_Questions to answer:_
1. Can you retype the passage on Cisco IOS in full, character for character?
2. Which lines in the entries contain the string "России"? Pull out each of those lines, and count only matches in the same case.
═══ Document extract
You can configure a message-of-the-day banner to be displayed on all connected terminals. This banner will be displayed at login and is useful for conveying messages that affect all router users (e.g. impending system shutdowns). To configure this message, use the banner motd command in the global configuration mode.

Chapter 7.             IOS Images

The Basics of IOS Versions

The default source for Cisco IOS software startup depends on the hardware platform, but most commonly the router looks to the boot system commands saved in NVRAM. Cisco IOS software does, however, allow you to use several alternatives. You can specify other sources for the router to look for software, or the router can use its own fallback sequence, as necessary, to load the software.

The settings in the configuration register enable the following alternatives:

  • You can specify global configuration-mode boot system commands to enter fallback sources for the router to use in sequence. Save these statements in NVRAM to use during the next startup with the command copy running-config startup-config.  The router will use these commands as needed, in sequence, when it restarts.
  • If NVRAM lacks boot system commands that the router can use, the system has its own fallback alternatives. It can use default Cisco IOS in Flash memory.
  • If Flash memory is empty, the router can try its next TFTP alternative. The router uses the configuration register value to form a filename from which to boot a default system image stored on a network server.
══════
═══ Information supplied
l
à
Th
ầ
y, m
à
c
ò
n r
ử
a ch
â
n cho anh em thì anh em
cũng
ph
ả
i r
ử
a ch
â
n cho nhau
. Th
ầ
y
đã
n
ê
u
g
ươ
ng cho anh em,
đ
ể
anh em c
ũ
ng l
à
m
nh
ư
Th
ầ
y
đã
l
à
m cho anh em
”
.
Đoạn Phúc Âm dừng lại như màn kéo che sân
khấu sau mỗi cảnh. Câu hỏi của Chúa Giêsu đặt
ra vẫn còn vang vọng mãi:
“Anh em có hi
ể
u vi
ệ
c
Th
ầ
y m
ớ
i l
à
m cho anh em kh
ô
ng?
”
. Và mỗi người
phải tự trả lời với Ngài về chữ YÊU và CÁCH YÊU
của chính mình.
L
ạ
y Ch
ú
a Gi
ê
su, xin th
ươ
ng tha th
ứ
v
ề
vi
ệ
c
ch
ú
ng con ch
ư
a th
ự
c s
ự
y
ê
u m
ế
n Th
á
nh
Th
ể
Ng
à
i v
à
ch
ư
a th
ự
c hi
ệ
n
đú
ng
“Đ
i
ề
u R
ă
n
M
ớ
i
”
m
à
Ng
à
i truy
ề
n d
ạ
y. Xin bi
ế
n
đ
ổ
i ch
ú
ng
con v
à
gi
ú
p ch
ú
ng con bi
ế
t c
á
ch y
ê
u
══════
═══ Information supplied
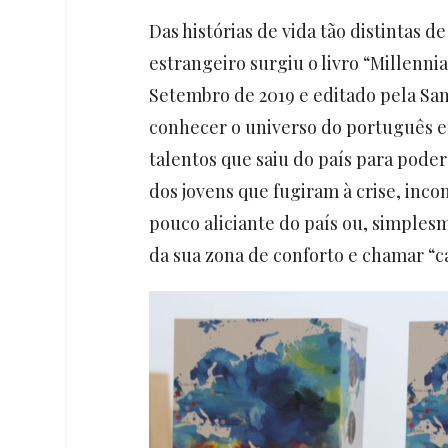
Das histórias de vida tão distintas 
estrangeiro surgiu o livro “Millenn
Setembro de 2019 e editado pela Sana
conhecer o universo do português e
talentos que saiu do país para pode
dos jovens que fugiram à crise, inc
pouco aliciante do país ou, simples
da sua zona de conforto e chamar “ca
══════
═══ Information supplied
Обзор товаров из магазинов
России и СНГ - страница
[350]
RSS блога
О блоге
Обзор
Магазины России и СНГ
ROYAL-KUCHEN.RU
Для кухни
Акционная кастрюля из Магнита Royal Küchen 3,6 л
══════
_Responses to the tasks:_
1.
You can configure a message-of-the-day banner to be displayed on all connected terminals. This banner will be displayed at login and is useful for conveying messages that affect all router users (e.g. impending system shutdowns). To configure this message, use the banner motd command in the global configuration mode.

Chapter 7.             IOS Images

The Basics of IOS Versions

The default source for Cisco IOS software startup depends on the hardware platform, but most commonly the router looks to the boot system commands saved in NVRAM. Cisco IOS software does, however, allow you to use several alternatives. You can specify other sources for the router to look for software, or the router can use its own fallback sequence, as necessary, to load the software.

The settings in the configuration register enable the following alternatives:

  • You can specify global configuration-mode boot system commands to enter fallback sources for the router to use in sequence. Save these statements in NVRAM to use during the next startup with the command copy running-config startup-config.  The router will use these commands as needed, in sequence, when it restarts.
  • If NVRAM lacks boot system commands that the router can use, the system has its own fallback alternatives. It can use default Cisco IOS in Flash memory.
  • If Flash memory is empty, the router can try its next TFTP alternative. The router uses the configuration register value to form a filename from which to boot a default system image stored on a network server.

2.
России и СНГ - страница
Магазины России и СНГ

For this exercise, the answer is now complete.